Unfocused, entitled, and unmotivated; all common characteristics associated with Generation Z. Millennials are quick to point out our negative attributes, but we have a lot of positive differences that set us apart. We are phenomenal multi-taskers, passionate about individuality, have a global mentality, and are more entrepreneurial than the previous generation. Our future employers need to know how we can bring our positive attributes to the world of business.

One way for our generation to break these negative stigmas are internships. However, those who are part of Gen Z need to be aware of these five characteristics of an effective intern: self-discipline, communication, commitment, critical thinking, and teachable.

  1. Self-Discipline:

One of the negative characteristics assigned to Generation Z is “entitled.” Employers perceive us as narcissistic individuals who expect things to be handed to us on a platter. Employers are not looking for this kind of employee. In fact, according to a recent survey by Deloitte, 70 percent of managers do not know how we will fit into their organization and 36 percent of managers are fearful to work with us at all.

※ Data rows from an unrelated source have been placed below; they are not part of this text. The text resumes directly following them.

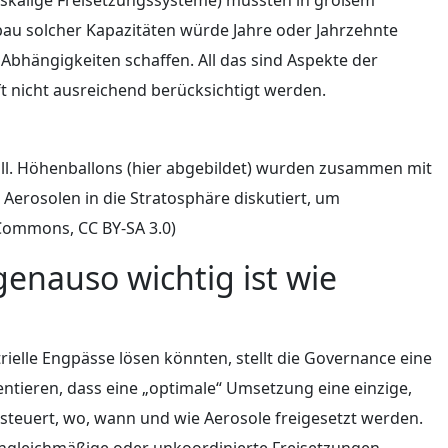
bau solcher Kapazitäten würde Jahre oder Jahrzehnte
 Abhängigkeiten schaffen. All das sind Aspekte der
oft nicht ausreichend berücksichtigt werden.
soll. Höhenballons (hier abgebildet) wurden zusammen mit
erosolen in die Stratosphäre diskutiert, um
Commons, CC BY-SA 3.0)
enauso wichtig ist wie
ielle Engpässe lösen könnten, stellt die Governance eine
ntieren, dass eine „optimale“ Umsetzung eine einzige,
 steuert, wo, wann und wie Aerosole freigesetzt werden.
 ungleichmäßige oder unkoordinierte Freisetzungen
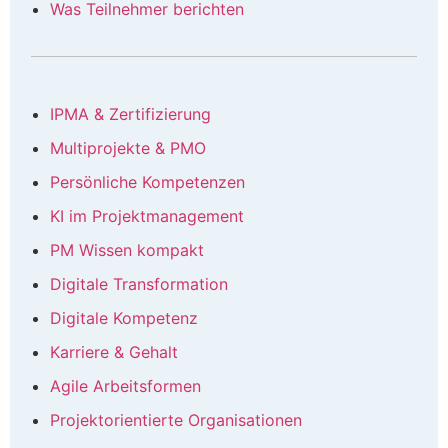
Was Teilnehmer berichten
IPMA & Zertifizierung
Multiprojekte & PMO
Persönliche Kompetenzen
KI im Projektmanagement
PM Wissen kompakt
Digitale Transformation
Digitale Kompetenz
Karriere & Gehalt
Agile Arbeitsformen
Projektorientierte Organisationen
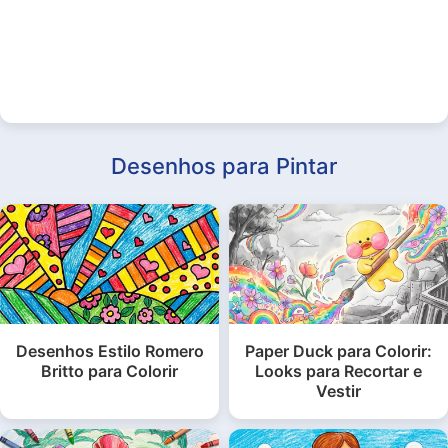
Desenhos para Pintar
Desenhos Estilo Romero
Paper Duck para Colorir:
Britto para Colorir
Looks para Recortar e
Vestir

In order to disband the thoughts of entitlement, Gen Z interns need to be self-disciplined. Coming to work prepared, starting on tasks without being told, and persisting through projects until the end are all examples of how an intern can exemplify self-discipline.

  1. Effective Communication:

How many times have you heard, “These young people never look up from their devices” or, “Their people skills are dying from constantly texting on those computers.” Honestly, you’ve probably heard this at least once today. Generation Z is perceived to have subpar communication skills because of our tech-savviness; however, we are more versatile in our communicating than any other generation. In fact, according to Millennial Branding, fifty-three percent of generation Z actually prefers to communicate face-to-face. This is undoubtedly related to our exposure to FaceTime and Snapchat where we have full range of motion, sound, and sight. In addition, we have an uncanny ability to communicate through imagery thanks to Instagram. That comes in handy especially when we’re in positions in the fields of communications and marketing. Interns can easily show how they are effective communicators to disprove thoughts that they have poor interpersonal skills. Participating in meetings, responding quickly to emails, having proper phone etiquette, and conversing face-to-face are a few examples of how an intern can exhibit effective communication skills.

  1. Commitment:

Generation Z has a full three-second attention span. It is easy to see why. We grew up with six-second vines, instant access to the next episode, same day shipping, and ten-second snaps. It is no wonder that we are perceived to be less focused because we are. We like to start a task on our laptop at work, re-visit it on our phone at Starbucks, then finish it at home while split-screening our show of the night on Netflix. While this may be an effective way to give our minds a chance to rest when dealing with school work, employers do not appreciate this kind of work ethic when it comes to their work. They want an employee who is focused and committed to accomplishing work in a timely manner. Interns can show their commitment by completing tasks before the due date, constantly developing skills to stay relevant, and anticipating and meeting needs before they are asked.

  1. Critical Thinking:

If you have a question about something, what is the first thing you do? There is a strong chance you answered, “Google it.” Due to an overexposure of instant access in the palm of our hand, we tend to lack critical-thinking and problem-solving skills. When there is an issue, we “google” a solution instead of analyzing the situation and implement a well-thought-out plan. While knowing how to scour the internet is a skill in itself, we also need to prove our critical-thinking skills. Critical-thinking skills will allow us to understand connections between ideas, identify relevance, and justify our actions.

  1. Teachable:

Generation Z prefers to intake information quickly, in large amounts, and with heavy imagery. We are very outspoken and opinionated. These characteristics can be perceived negatively when we are being trained. If someone is talking to us slowly or trying to explain what we already know, we can look as if we have tuned out. Millennials may believe we are not eager to learn; however, that is not the case. Our generation values mentorship and opportunities to improve our capabilities more than any other generation. Being teachable is a skill we have, we just need to show it better. By taking notes, listening attentively, giving feedback, and asking relevant questions, we can show our millennial employers that we are eager to learn, and we value what they are teaching.